What there is, however, is agreement that the race to understand nanotoxicology is on — and important.

“The establishment of principles and test procedures to ensure safe manufacture and use of nanomaterials in the marketplace is urgently required and achievable,” Andre Nel and three co-authors wrote in 2006 in the journal Science. Nel is chief of the Division of NanoMedicine at the California NanoSystems Institute, director of Medicine at the David Geffen School of Medicine at UCLA, and director of UC CEIN.

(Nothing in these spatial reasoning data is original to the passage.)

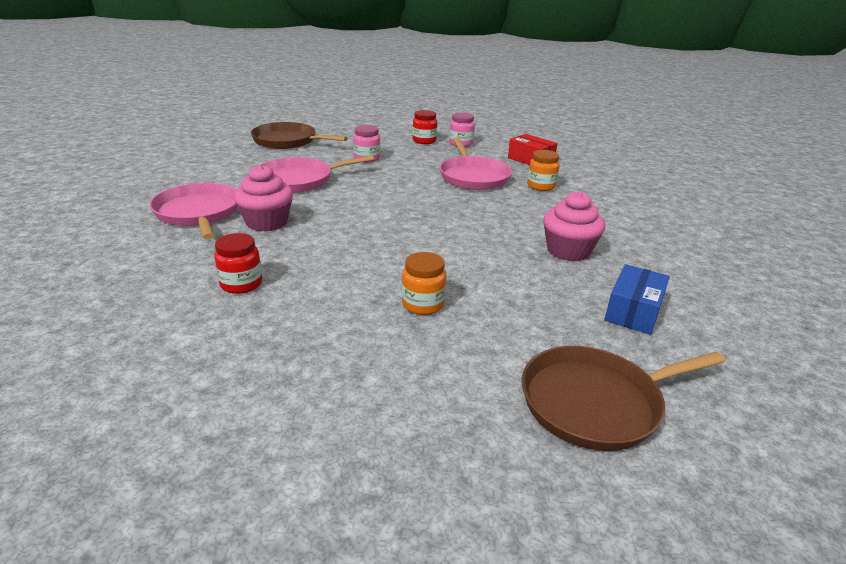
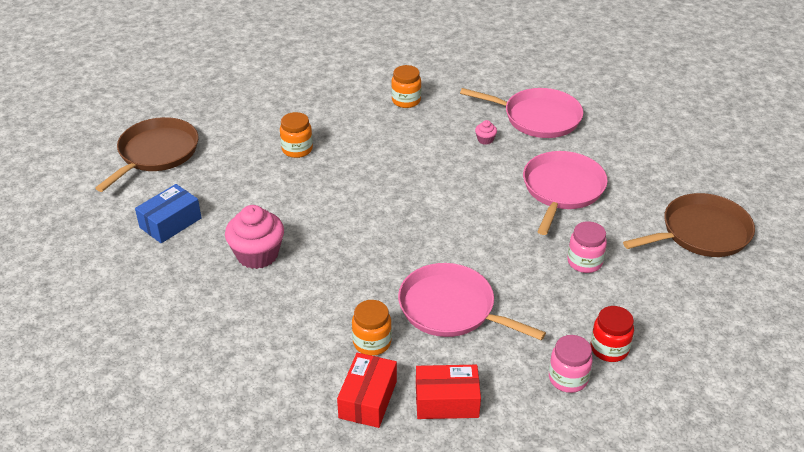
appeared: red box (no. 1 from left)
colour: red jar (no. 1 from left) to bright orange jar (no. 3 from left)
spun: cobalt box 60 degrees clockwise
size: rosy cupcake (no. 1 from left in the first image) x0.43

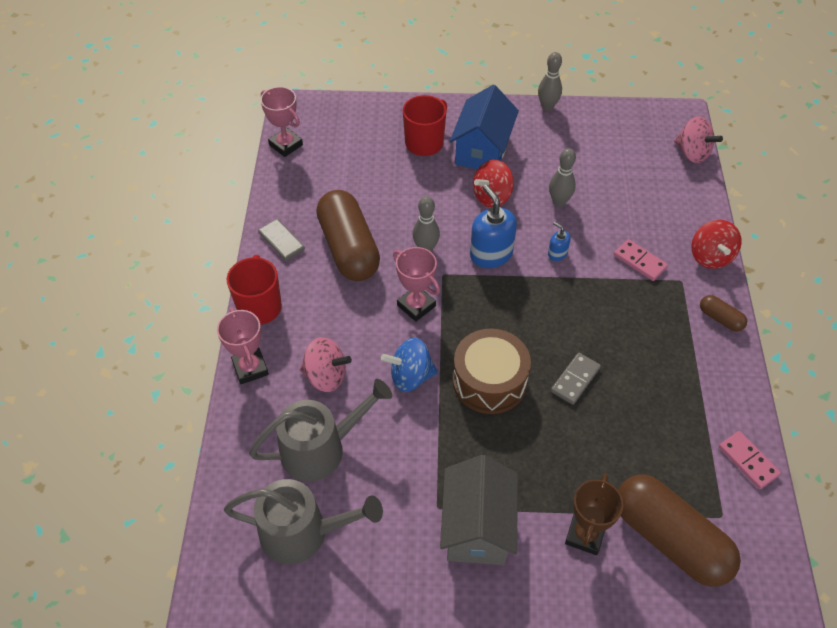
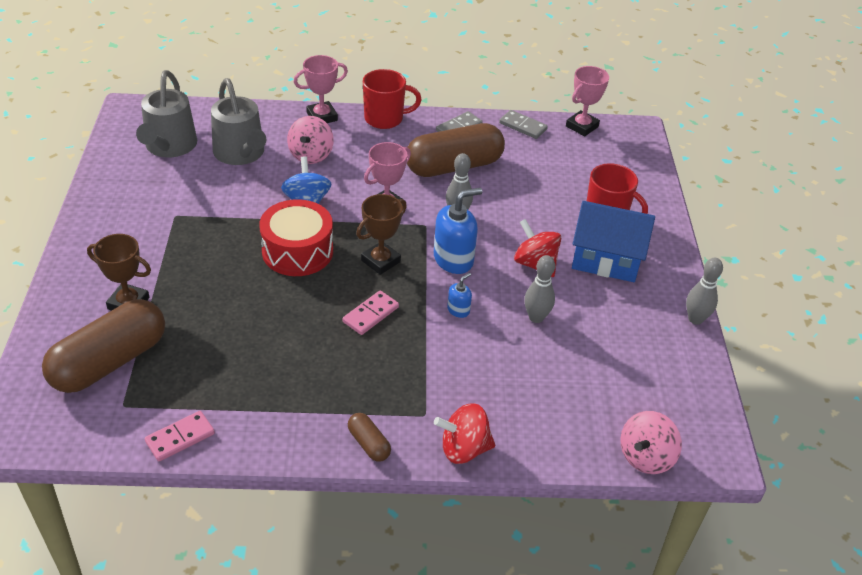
missing: gray house
appeared: dark brown award cup (no. 2 from left)
relocated: rosy domino piece (no. 1 from left in the first image) to rosy domino piece (no. 2 from left); gray domino piece (no. 2 from left)
colour: dark brown snare drum to red snare drum
spun: dark brown capsule (no. 3 from left in the first image) 75 degrees counterclockwise

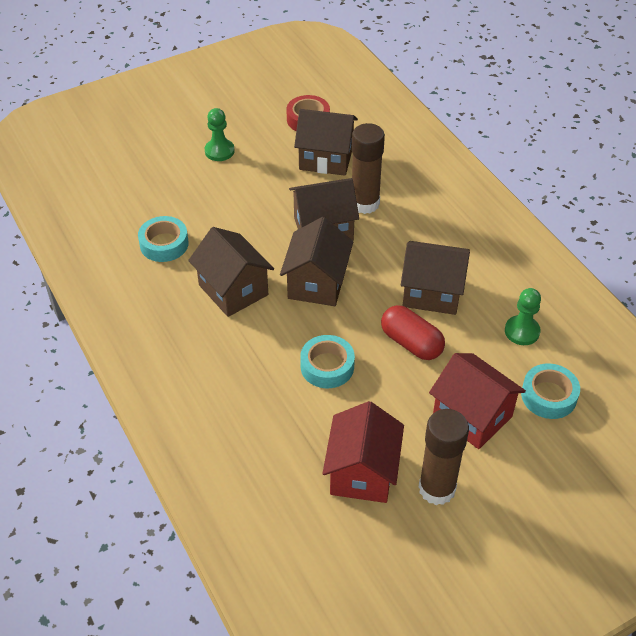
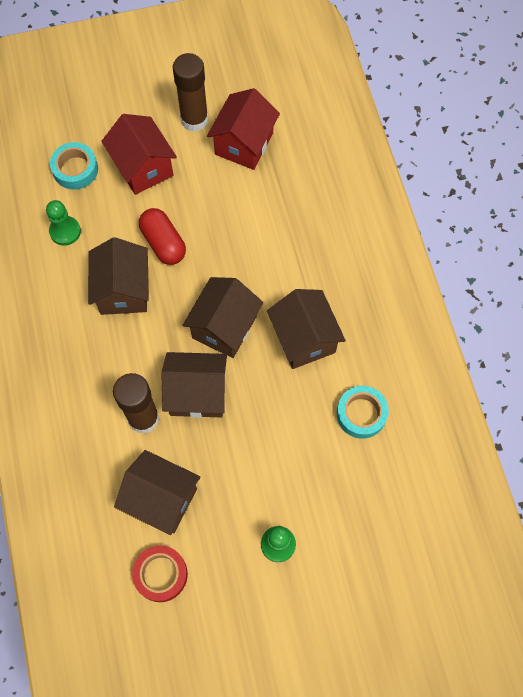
missing: teal roll of tape (no. 2 from left)
spun: dark brown house (no. 5 from left in the first image) 60 degrees clockwise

“The problem right now is that we don’t have the data to know, say, how much titanium dioxide is getting into a river bed and the effect it is having on aquatic life,” says Kulinowski. “What we have is knowledge that it shouldn’t get into the water because it can lead to bad outcomes. We need source data; we need to understand use and potential exposure in environments. We need to be able to establish acceptable levels of exposure.”

“There is not yet a paradigm,” says UCSB’s Holden, who uses the accumulated body of knowledge on the toxicology of oil products as a parallel. “Oil is essentially a soup of all kinds of materials and compounds, but we have identified and studied the characteristics and toxicity of the various petroleum constituents enough to be able to make some general statements,” she says. “We don’t have this knowledge for nanoparticles.”

Given the challenges to writing the complete book on nanotoxicology, Kulinowski finds hope in the rapidly growing awareness and broadening scientific discussion of the subject.

“We have come an enormous way from 2000 and 2001, the bad old days when people would say, ‘Oh, we can’t talk about that,'” she says. “Now we have whole centers focused on the risk side. The conversation is mainstream. There are a lot of very smart people working on this now, and we can articulate the questions so that scientists know what they want to find out when they go into the lab.

“The new mantra is: ‘Safety by design,'” she continues. “So you figure out how to neutralize the toxicity of a nanoparticle before it gets into the water-treatment plant. You find out what the toxicological elements of a nanoparticle are and engineer those out.”